** What to produce **
In the listing below, locate the lines that hold the string "Here". Copy those lines.

** Exercise material **
***

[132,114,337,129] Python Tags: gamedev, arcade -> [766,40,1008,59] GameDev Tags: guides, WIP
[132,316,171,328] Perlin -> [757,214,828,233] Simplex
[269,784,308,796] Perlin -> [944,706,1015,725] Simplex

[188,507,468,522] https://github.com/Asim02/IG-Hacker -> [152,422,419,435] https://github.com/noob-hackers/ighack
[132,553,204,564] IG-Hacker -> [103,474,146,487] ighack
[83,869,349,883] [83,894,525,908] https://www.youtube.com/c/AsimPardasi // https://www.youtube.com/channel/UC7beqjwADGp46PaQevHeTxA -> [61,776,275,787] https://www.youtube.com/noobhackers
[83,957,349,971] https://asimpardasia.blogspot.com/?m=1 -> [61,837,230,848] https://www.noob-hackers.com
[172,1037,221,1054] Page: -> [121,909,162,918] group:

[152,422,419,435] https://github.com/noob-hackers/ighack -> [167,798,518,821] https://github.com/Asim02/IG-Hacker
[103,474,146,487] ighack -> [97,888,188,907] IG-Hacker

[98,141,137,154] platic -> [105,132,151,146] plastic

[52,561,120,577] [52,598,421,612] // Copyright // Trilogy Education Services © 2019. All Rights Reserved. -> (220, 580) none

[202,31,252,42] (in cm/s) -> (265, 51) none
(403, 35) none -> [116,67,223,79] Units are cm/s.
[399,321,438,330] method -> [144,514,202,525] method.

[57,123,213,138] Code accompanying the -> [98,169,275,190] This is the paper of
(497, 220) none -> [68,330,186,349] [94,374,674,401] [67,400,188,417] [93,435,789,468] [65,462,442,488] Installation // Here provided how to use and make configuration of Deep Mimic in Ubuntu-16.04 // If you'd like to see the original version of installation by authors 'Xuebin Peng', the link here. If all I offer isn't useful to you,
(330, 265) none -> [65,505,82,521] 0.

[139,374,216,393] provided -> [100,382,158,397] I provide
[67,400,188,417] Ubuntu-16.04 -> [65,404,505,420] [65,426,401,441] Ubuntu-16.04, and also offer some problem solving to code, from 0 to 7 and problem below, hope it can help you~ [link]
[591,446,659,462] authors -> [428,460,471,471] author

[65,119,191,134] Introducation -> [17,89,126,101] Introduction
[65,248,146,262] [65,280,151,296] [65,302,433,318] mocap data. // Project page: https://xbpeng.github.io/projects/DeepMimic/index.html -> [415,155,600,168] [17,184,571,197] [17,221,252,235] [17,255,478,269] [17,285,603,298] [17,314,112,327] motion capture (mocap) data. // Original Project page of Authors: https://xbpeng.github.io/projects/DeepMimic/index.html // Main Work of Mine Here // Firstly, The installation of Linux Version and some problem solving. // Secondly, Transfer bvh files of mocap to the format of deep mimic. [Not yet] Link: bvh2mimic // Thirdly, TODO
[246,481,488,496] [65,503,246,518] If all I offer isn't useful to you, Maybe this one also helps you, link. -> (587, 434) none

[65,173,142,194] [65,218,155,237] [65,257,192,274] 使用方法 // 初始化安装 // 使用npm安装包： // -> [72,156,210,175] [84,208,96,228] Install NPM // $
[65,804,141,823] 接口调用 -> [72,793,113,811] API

***

** The completed task **
(497, 220) none -> [68,330,186,349] [94,374,674,401] [67,400,188,417] [93,435,789,468] [65,462,442,488] Installation // Here provided how to use and make configuration of Deep Mimic in Ubuntu-16.04 // If you'd like to see the original version of installation by authors 'Xuebin Peng', the link here. If all I offer isn't useful to you,
[65,248,146,262] [65,280,151,296] [65,302,433,318] mocap data. // Project page: https://xbpeng.github.io/projects/DeepMimic/index.html -> [415,155,600,168] [17,184,571,197] [17,221,252,235] [17,255,478,269] [17,285,603,298] [17,314,112,327] motion capture (mocap) data. // Original Project page of Authors: https://xbpeng.github.io/projects/DeepMimic/index.html // Main Work of Mine Here // Firstly, The installation of Linux Version and some problem solving. // Secondly, Transfer bvh files of mocap to the format of deep mimic. [Not yet] Link: bvh2mimic // Thirdly, TODO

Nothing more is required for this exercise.